→ **Exercise tasks**:
• 1. Condense the paragraph of the passage about gamers that begins "Looking at gamers as an audience" into a short bulleted list that keeps its main points.
• 2. Swap "industry" for "publishers" and give the passage about gamers again, beginning at the words "Others at the" and stopping after "analyze today’s games?".

→ **Text passage**:

........

Can we still speak of ‘gamers’?
Already in the introduction of the conference, the identity of ‘the gamer’ is scrutinized. Does being a gamer still have value and what do we mean with that? In part, gamer is a constructed identity by industries who want to target certain audiences and cater to these consumers. This theme also resonated in Steven Boyer’s presentation who, based on Ien Ang’s audience studies, also showed that gamers are a constructed audience group. Stakeholders and the industry create this image of a very consistent group, even though the audience itself consists of individual members that all have very different motivations and stakes.

Looking at gamers as an audience certainly has it merits, I agree. First of all, you can analyze viewership of games and other dispositions that games allow much better than through the more limited idea of players; Second, you can analyze the relation to other media (or trans/intermediality) as well that constitute related audience groups. Third, you can situate the social context of gaming very concisely by speaking of an audience that consists of different networks. In the various presentations that discuss gamers as an audience or as fans, I also pick up these different lines, mixed with the idea that playing games is also a very engaging practice that in part defines who we are because it raises such engagements and different affects.

In her keynote, Esther Maccallum-Steward’s also cleverly discussed today’s gamers as fan-producers. However, she did not just focus on the creative gamers or made overstatements about fan production, rather she’d try to analyze it in terms of quality and by focussing on the merits of more popular fan productions. She also analyzed today’s gamers as partly constructed by identifying with certain geeky tropes and seeking gamer celebrities. Gamers need heroes, Esther underlined, and in Notch, as well as the Yogcast, they found some. These are people that influence what being a gamer is today and they are inspirational in their work.

Others at the conference emphasize that today’s gamers are consumers as well though, that are constantly satisfied by the industry and envisioned in a very homogeneous way. Gamers are motivated by the industry to keep at it through expansions, reward systems and extensive feedback. They are measured through statistics, get personal ads on Facebook or other media and are expected to buy every instance of a certain transmedial franchise to keep at it as an audience. We unlock and buy bits and pieces of games rather than full instalments. Gamers are capitalized.

How can we analyze today’s games?
After the disappointing E3, it’s no wonder that indie-games are often discussed en passant and also the changes in the industry towards these games. Though they were once like fan-games and modifications, by now indie-games are becoming like a genre and heavily commercialized by the big guys, Sony and Microsoft and so on. The popularity of Steam as a distribution platform is often mentioned (and it is also envisioned as a methodological/networking tool for grad students at DiGRA). With indie-games having higher production values and the possibility of mainstreaming small games, we can wonder where the industry will go next. Obviously the game industry is one made by enthusiasts and has always been ‘indie’ and ‘fannish’ in its development, but we still assign unique qualities to these genres. Indie starts to mean artsie, nice, made by a small team and personal as opposed to the big players in the industry.

........

→ **Collected data**:
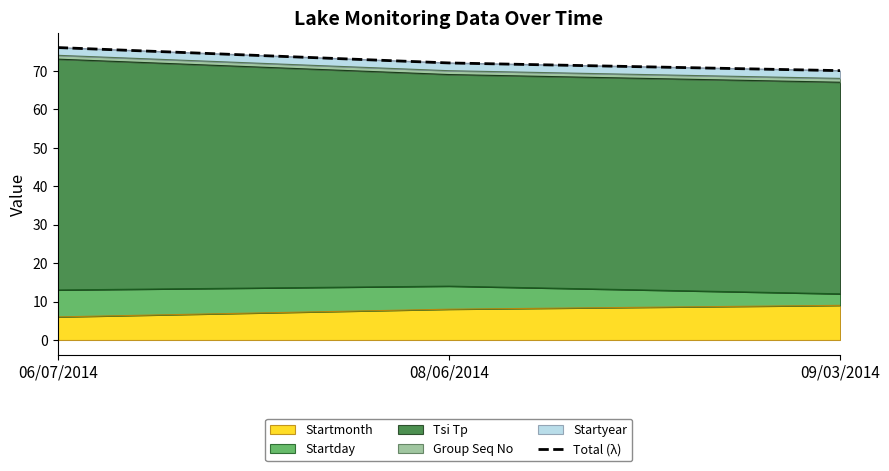

What is the minimum value shown in the chart?

70.0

........

→ **Answers for each item**:
• 1.
- The writer agrees that viewing gamers as an audience has merits.
- It allows better analysis of game viewership and other dispositions games allow than the narrower idea of players does.
- It allows analysis of links to other media (trans/intermediality) that form related audience groups.
- It lets the social context of gaming be situated concisely, as an audience made up of different networks.
- Conference presentations on gamers as an audience or as fans pick up these lines. They mix them with the idea that playing games is a very engaging practice that partly defines who we are because of the engagements and affects it raises.

• 2.
Others at the conference emphasize that today’s gamers are consumers as well though, that are constantly satisfied by the publishers and envisioned in a very homogeneous way. Gamers are motivated by the publishers to keep at it through expansions, reward systems and extensive feedback. They are measured through statistics, get personal ads on Facebook or other media and are expected to buy every instance of a certain transmedial franchise to keep at it as an audience. We unlock and buy bits and pieces of games rather than full instalments. Gamers are capitalized.

How can we analyze today’s games?